Other Kremlin jobs followed, most notably as head of one of the successors of the KGB, the Federal Security Bureau (FSB) in 1998. Putin was still largely unknown to the Russian public and the world at large when he became one of three Deputy Prime Ministers, and eventually Prime Minister in August 1999, after President Yeltsin fired his predecessor.
It was also a surprise when Yeltsin announced that he wanted Putin to succeed him as president. Yeltsin, by this stage ailing and plagued by health and alcohol problems, facilitated this by resigning at the end of 1999, making Putin the acting president. He subsequently won the presidential election three months later, his image bolstered by his oversight of the return of Russian troops to Chechnya in 1999 following a terrorist bombing campaign, which helped ease the sting of the 1996 withdrawal from the breakaway region after a disastrous military campaign.
Since then, Putin has dominated Russian politics, serving two consecutive terms as president between 2000 and 2008 as head of the ‘United Russia’ party. He was then appointed prime minister under his hand-picked successor, Dmitry Medvedev, and won another presidential term in 2012 amidst allegations of electoral irregularities from international observers. Throughout, he has enjoyed consistently high approval ratings amongst most Russians.

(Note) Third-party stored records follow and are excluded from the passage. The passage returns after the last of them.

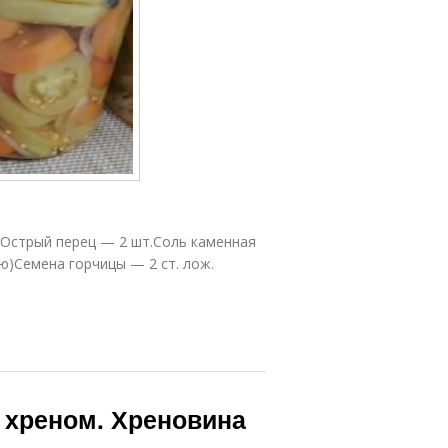
Острый перец — 2 шт.Соль каменная
ию)Семена горчицы — 2 ст. лож.
 хреном. Хреновина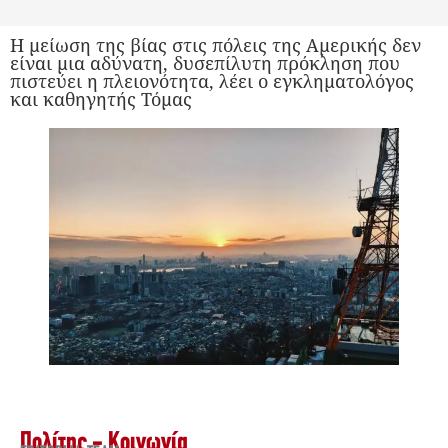
Η μείωση της βίας στις πόλεις της Αμερικής δεν
είναι μια αδύνατη, δυσεπίλυτη πρόκληση που
πιστεύει η πλειονότητα, λέει ο εγκληματολόγος
και καθηγητής Τόμας
Πολίτης - Κοινωνία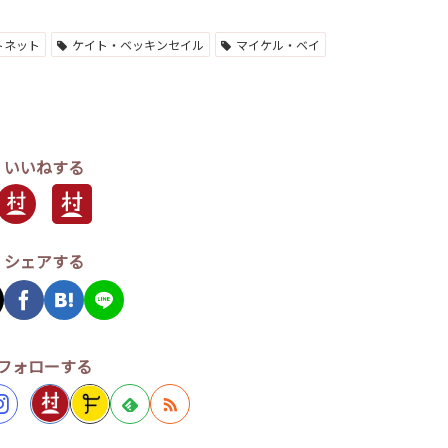
トネット
ケイト・ベッキンセイル
マイケル・ベイ
いいねする
シェアする
フォローする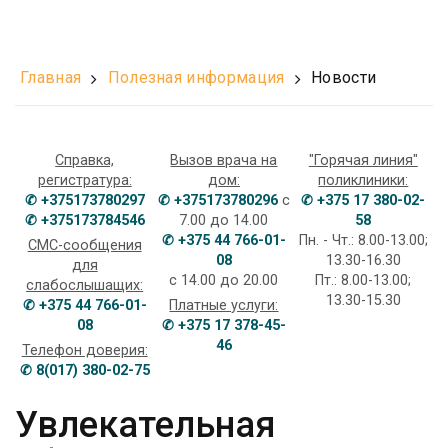
Главная
Полезная информация
Новости
Справка,
Вызов врача на
"Горячая линия"
регистратура:
дом:
поликлиники:
✆ +375173780297
✆ +375173780296
с
✆ +375 17 380-02-
✆ +375173784546
7.00 до 14.00
58
✆ +375 44 766-01-
Пн. - Чт.: 8.00-13.00;
СМС-сообщения
08
13.30-16.30
для
с 14.00 до 20.00
Пт.: 8.00-13.00;
слабослышащих:
13.30-15.30
✆ +375 44 766-01-
Платные услуги:
08
✆ +375 17 378-45-
46
Телефон доверия:
✆ 8(017) 380-02-75
Увлекательная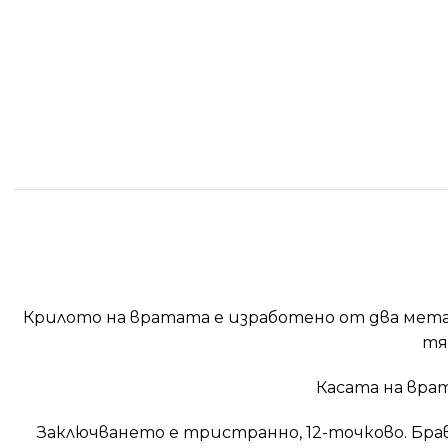
Крилото на вратата е изработено от два мета
тя
Касата на врат
Заключването е тристранно, 12-точково. Брав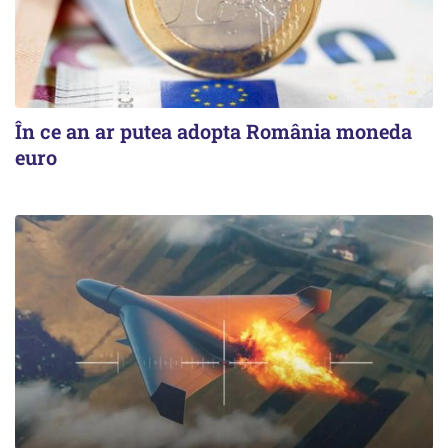
În ce an ar putea adopta România moneda
euro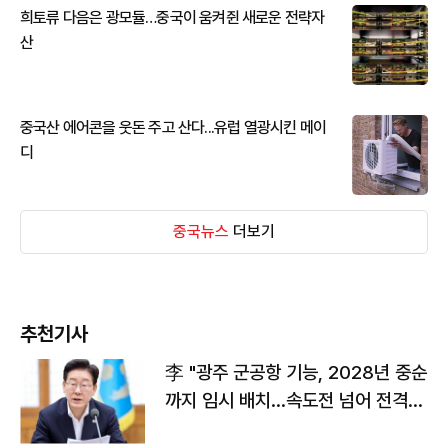
희토류 다음은 광모듈…중국이 움켜쥔 새로운 전략자
산
중국산 에어콘을 웃돈 주고 산다...유럽 열광시킨 메이
디
중국뉴스
더보기
추천기사
李 "광주 군공항 기능, 2028년 중순
까지 임시 배치…속도전 넘어 전격
전"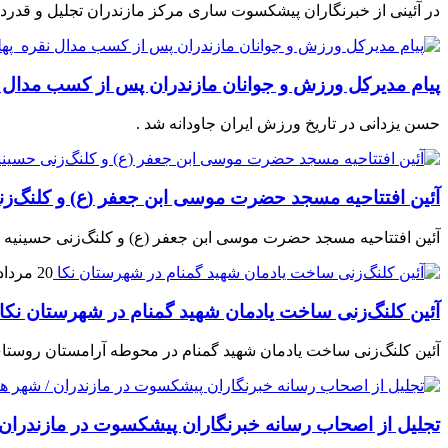
در آئینی از خبرنگاران پیشکسوت ساری مرکز مازندران تجلیل و قدردا
پیام مدیرکل ورزش و جوانان مازندران پس از کسب مدال ن
حسن یزدانی در تاریخ ورزش ایران جاودانه شد .
آئین افتتاحیه مسجد حضرت موسی ابن جعفر (ع) و کلنگ‌ز
آئین افتتاحیه مسجد حضرت موسی ابن جعفر (ع) و کلنگ‌زنی حسینیه 
20 مرداد 1403
آئین کلنگ‌زنی ساخت یادمان شهید گمنام در شهرستان نکا
آئین کلنگ‌زنی ساخت یادمان شهید گمنام در محوطه آرامستان روست
تجلیل از اصحاب رسانه خبرنگاران پیشکسوت در مازندران / شهر هزار س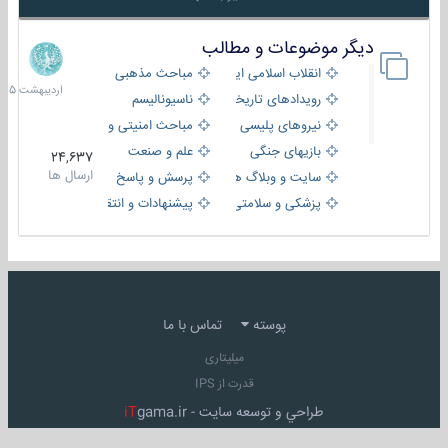
دیگر موضوعات و مطالب
8
اردیبهش
انقلاب اسلامی ایران
مباحث مذهبی
1405
رویدادهای تاریخی و مذهبی
ناسیونالیسم
نیروهای پلیسی
مباحث امنیتی و اطلاعاتی
بازیهای جنگی
علم و صنعت
24,637
ارسال ها
سایت و وبلاگ ها
پرسش و پاسخ
پزشکی و سلامتی
پیشنهادات و انتقادات
پوسته
تماس با ما
میلیتاری
قدرت از IPS
طراحي و توسعه سايت -
gama.ir
iT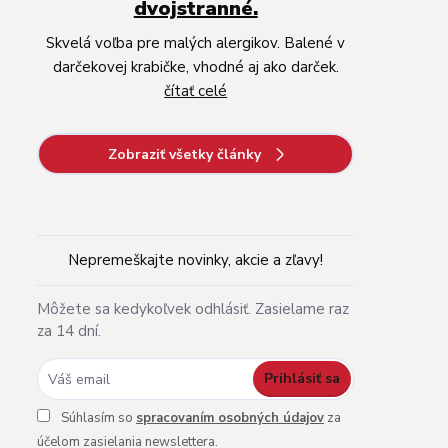
dvojstranné.
Skvelá voľba pre malých alergikov. Balené v
darčekovej krabičke, vhodné aj ako darček.
čítať celé
Zobraziť všetky články
Nepremeškajte novinky, akcie a zľavy!
Môžete sa kedykoľvek odhlásiť. Zasielame raz
za 14 dní.
Prihlásiť sa
Súhlasím so
spracovaním osobných údajov
za
účelom zasielania newslettera.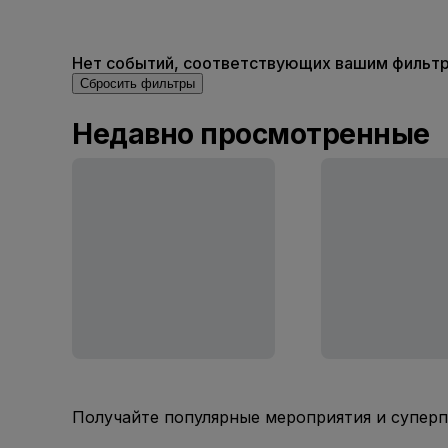
Нет событий, соответствующих вашим фильтра
Сбросить фильтры
Недавно просмотренные
Получайте популярные мероприятия и супер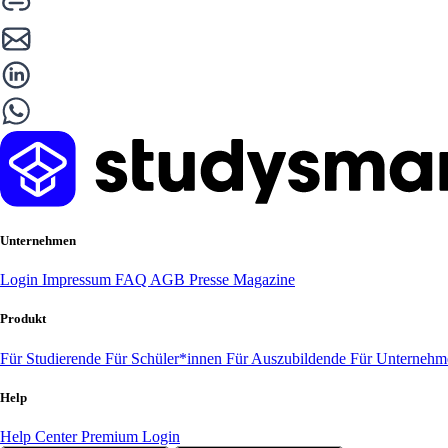
Unternehmen
Login
Impressum
FAQ
AGB
Presse
Magazine
Produkt
Für Studierende
Für Schüler*innen
Für Auszubildende
Für Unterneh
Help
Help Center
Premium Login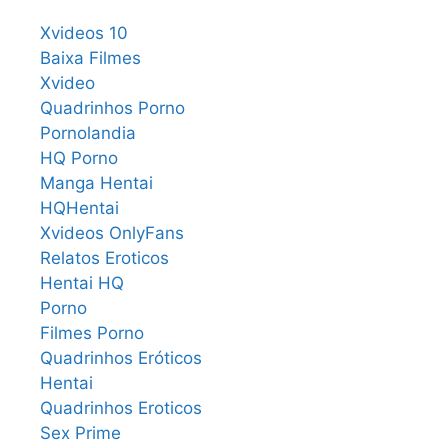
Xvideos 10
Baixa Filmes
Xvideo
Quadrinhos Porno
Pornolandia
HQ Porno
Manga Hentai
HQHentai
Xvideos OnlyFans
Relatos Eroticos
Hentai HQ
Porno
Filmes Porno
Quadrinhos Eróticos
Hentai
Quadrinhos Eroticos
Sex Prime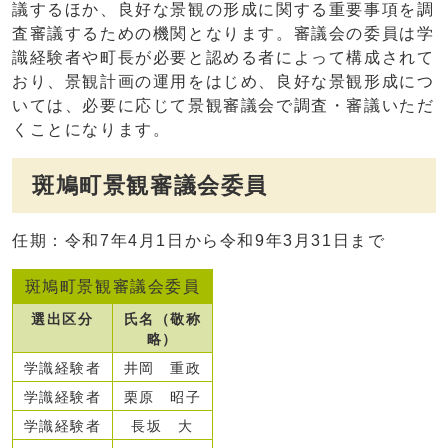
議するほか、良好な景観の形成に関する重要事項を調
査審議するための機関となります。審議会の委員は学
識経験者や町長が必要と認める者によって構成されて
おり、景観計画の運用をはじめ、良好な景観形成につ
いては、必要に応じて景観審議会で調査・審議いただ
くことになります。
斑鳩町景観審議会委員
任期：令和7年4月1日から令和9年3月31日まで
斑鳩町景観審議会委員
選出区分
氏名（敬称
略）
学識経験者
井岡 重政
学識経験者
栗原 昭子
学識経験者
長坂 大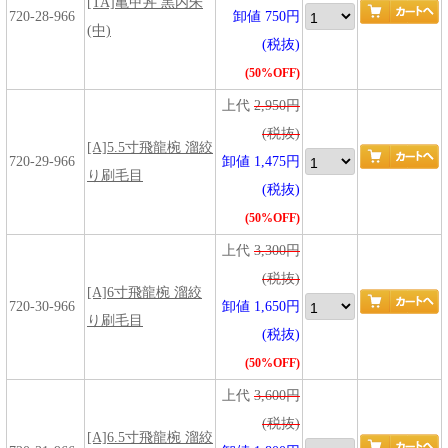
[TA]亀甲丼 黒内朱
720-28-966
卸値 750円
(中)
(税抜)
(50%OFF)
上代
2,950円
(税抜)
[A]5.5寸飛龍椀 溜絞
720-29-966
卸値 1,475円
り刷毛目
(税抜)
(50%OFF)
上代
3,300円
(税抜)
[A]6寸飛龍椀 溜絞
720-30-966
卸値 1,650円
り刷毛目
(税抜)
(50%OFF)
上代
3,600円
(税抜)
[A]6.5寸飛龍椀 溜絞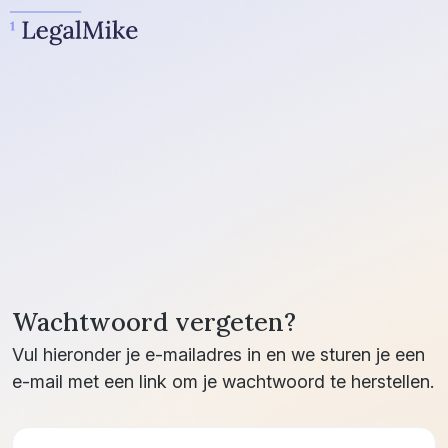
Wachtwoord vergeten?
Vul hieronder je e-mailadres in en we sturen je een
e-mail met een link om je wachtwoord te herstellen.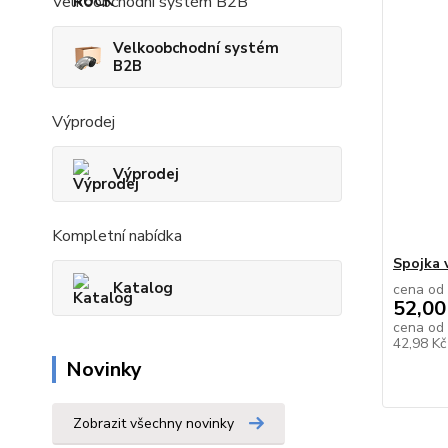
Velkoobchodní systém B2B
Velkoobchodní systém
B2B
Výprodej
Výprodej
Kompletní nabídka
Spojka v
Katalog
cena od
52,00
cena od
42,98 K
Novinky
Zobrazit všechny novinky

Over the last decade, Putin has carefully cultivated an image as a macho ‘action man,’ with a mission to restore Russian power and prestige. He is frequently photographed indulging in outdoor pursuits like hunting, horse riding, and fishing, racing Formula 1 cars, and at the control of combat jets (he flew into Chechnya to visit Russian forces in a fighter jet after announcing his candidacy for president in 2000), and is well-known for his expertise in Judo and its Russian counterpart, Sambo. In contrast, he has been careful to keep his private and family life out of the public eye. Despite some media speculation, he has not responded to claims that he is separated from his wife, or to rumors linking him to several different women.
He has also used the full power of the state to crush the political power of the oligarchs, the coterie of wealthy businessmen who gained incredible fortunes in the free-market reforms of the 1990s, and especially those who engaged in political activity. Mikhail Khodorkovsky, Russia’s richest man and head of the oil giant Yukos, was jailed for fraud and tax evasion and his assets seized by the state after funding opposition parties and criticizing President Putin’s style of government.
Amidst recent, growing protest in Russia against his personal, authoritarian style of rule, and endemic low-level official corruption, it is likely that Putin will worry about being perceived as weak, giving him an added incentive to continue to resist international pressure to cut or downgrade ties with Assad’s government in Syria.
His focus on increasing Russian power and influence abroad also make it unlikely that he will be willing to give up support for Syria, a major purchaser of Russian armaments, and the site of Russia’s only naval base in the Mediterranean and wider Middle East.